Why Should Universities use Python
With all these options and such great options in the commercial world, why should Universities teach Python instead of the other choices.
The Concept Over the How
Math courses are always showing you the concepts of mathematics over the practical applications. Mathematicians and Scientists exist in this world while Engineering deals with the the practicality of that theory. So why should the computation portion be different. You are showing students the concepts behind using the computer to model mathematical problems, the how can be accomplished by understanding the tool you are using.
The rising cost of higher education, these institutions should be more sensitive to student costs in areas they can control. Tuition is outrageous, so items like textbooks and supplemental items should be addressed as a cost cutting measure instead of gouging their students. Remember, the less debt the students have out of college, the more likely they are to donate to their university and the earlier as well.
Python is free and available to all. And unlike some of these applicaitions works with Windows, Linux, and OSX.
Learning a True Programming Language
The only one that comes close is Matlab, Python is a true programming language that the mathematics student can take with him/her in what ever profession they choose. You may have a math degree, but with Python knowledge you have the capability to greatly contribute to tool development anywhere you go instead of simply providing the algorithms.
So now you are left with a question as to which Python should be used.
Version 3.2 or 2.7?
So there are two common versions of Python. Version 2.7 is still widely used as is still being serviced by the members of Python. Version 3.2 is very usable, but lacks support from many of the major libraries. scipy now supports 3.1+ but it's only been recently. As of this writing, you should stick with 2.7 due to its wider use and support.
Installing Python and the mathematical libraries on Linux is trivial as it runs and compiles very easily. Max OSX is almost as easy, as long as you grab some extra items from Apple's Developer's Connection site.

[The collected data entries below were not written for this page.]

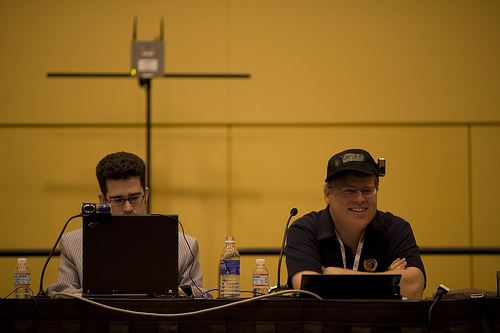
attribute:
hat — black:
[325, 145, 379, 195]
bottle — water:
[245, 247, 293, 301]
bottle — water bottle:
[217, 235, 239, 297]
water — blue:
[219, 233, 244, 303]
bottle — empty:
[244, 257, 274, 294]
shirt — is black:
[283, 208, 427, 302]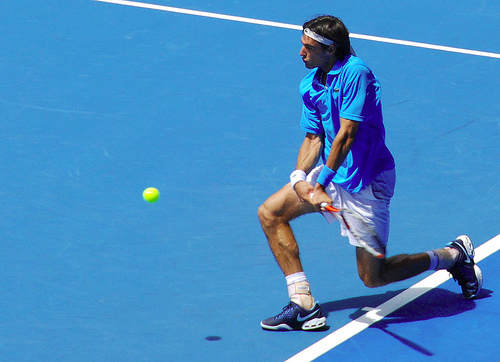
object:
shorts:
[306, 163, 391, 259]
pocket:
[355, 182, 385, 202]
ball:
[142, 186, 160, 203]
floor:
[2, 0, 497, 360]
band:
[302, 27, 334, 45]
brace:
[287, 280, 315, 309]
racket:
[309, 191, 386, 258]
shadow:
[319, 285, 493, 358]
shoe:
[258, 299, 328, 334]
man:
[258, 12, 485, 333]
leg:
[349, 189, 443, 288]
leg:
[254, 183, 324, 300]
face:
[298, 28, 335, 70]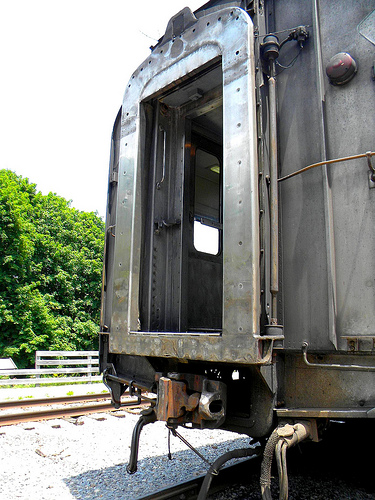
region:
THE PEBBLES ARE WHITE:
[66, 442, 94, 466]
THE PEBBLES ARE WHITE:
[76, 436, 87, 446]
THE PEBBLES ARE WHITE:
[87, 437, 100, 449]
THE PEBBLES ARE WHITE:
[94, 469, 115, 484]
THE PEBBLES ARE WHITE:
[81, 445, 92, 458]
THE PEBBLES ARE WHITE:
[90, 424, 106, 453]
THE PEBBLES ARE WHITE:
[90, 464, 108, 474]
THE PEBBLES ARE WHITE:
[87, 488, 103, 493]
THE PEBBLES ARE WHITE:
[99, 449, 119, 470]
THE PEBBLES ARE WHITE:
[35, 450, 70, 470]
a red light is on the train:
[323, 49, 362, 90]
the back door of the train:
[94, 2, 268, 371]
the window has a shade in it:
[185, 140, 228, 263]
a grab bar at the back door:
[157, 109, 172, 196]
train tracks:
[15, 389, 132, 437]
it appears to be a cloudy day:
[42, 65, 93, 152]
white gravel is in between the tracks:
[39, 460, 110, 492]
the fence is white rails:
[27, 335, 105, 387]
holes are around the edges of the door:
[117, 10, 275, 154]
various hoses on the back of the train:
[199, 423, 327, 497]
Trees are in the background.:
[5, 188, 97, 338]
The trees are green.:
[3, 199, 91, 333]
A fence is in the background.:
[2, 346, 95, 383]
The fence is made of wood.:
[2, 347, 93, 383]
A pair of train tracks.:
[3, 385, 91, 428]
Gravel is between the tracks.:
[26, 444, 112, 493]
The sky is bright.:
[12, 54, 93, 142]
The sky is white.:
[13, 38, 95, 144]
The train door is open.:
[127, 50, 242, 340]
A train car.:
[91, 0, 372, 496]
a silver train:
[79, 4, 374, 357]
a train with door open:
[100, 23, 319, 462]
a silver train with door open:
[59, 59, 305, 391]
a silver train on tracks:
[102, 136, 353, 499]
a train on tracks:
[86, 178, 335, 499]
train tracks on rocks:
[1, 374, 139, 463]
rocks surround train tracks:
[26, 380, 125, 476]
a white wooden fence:
[29, 351, 95, 385]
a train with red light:
[295, 16, 374, 107]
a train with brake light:
[289, 35, 367, 108]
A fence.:
[3, 343, 98, 379]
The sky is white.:
[20, 33, 82, 109]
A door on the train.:
[135, 46, 249, 350]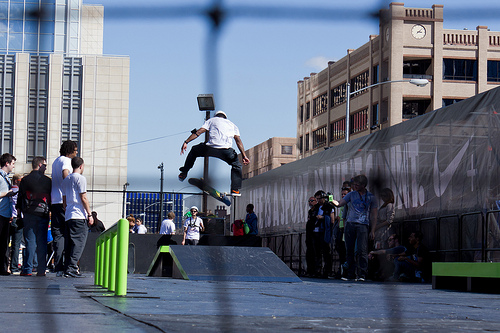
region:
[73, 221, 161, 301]
The pole is green.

Windows has been the problem with Python and it's science tools due to compilation requirements and since Linux and Mac OSX are both *NIX based, Windows was the step-child. ActivePython has a version, but costs money. The Python homepage has a Windows Python version, but I've run into many issues in getting numpy to compile properly in Windows.
There are two great Windows versions that I'd recommend. Python(xy) is in active development and auto-installs numpy, scipy, PyQT, Matplotlib, PIL, and cx_Freeze. It include a massive list of optional 'plugins' to expand your Python installation. Python(xy) also includes the Spyder development environment which looks and feels much like Matlab.
Portable Python is also a great version, but is built around a portable installation. This would be attractive for students, because they can go into the computer lab and work in the same Python environment as they'd use at home and in class. The bad part is that Python then doesn't have the PATH environment variables properly setup and mixing which Python you are using can cause issues.
I'd recommend Python(xy) as the suggested Python installation with Windows as it add so much more by default.
I really think universities should consider pushing Python in their computational environments. It will also be cheaper for the school (although probably wouldn't make a dent in overall expenditures), cheaper for the students, and establish something much more long-term for the student than the current offers. Due to the huge similarities to Matlab in syntax and usage, schools that currently use Matlab as their primary tool should seriously consider changing. What are your thoughts?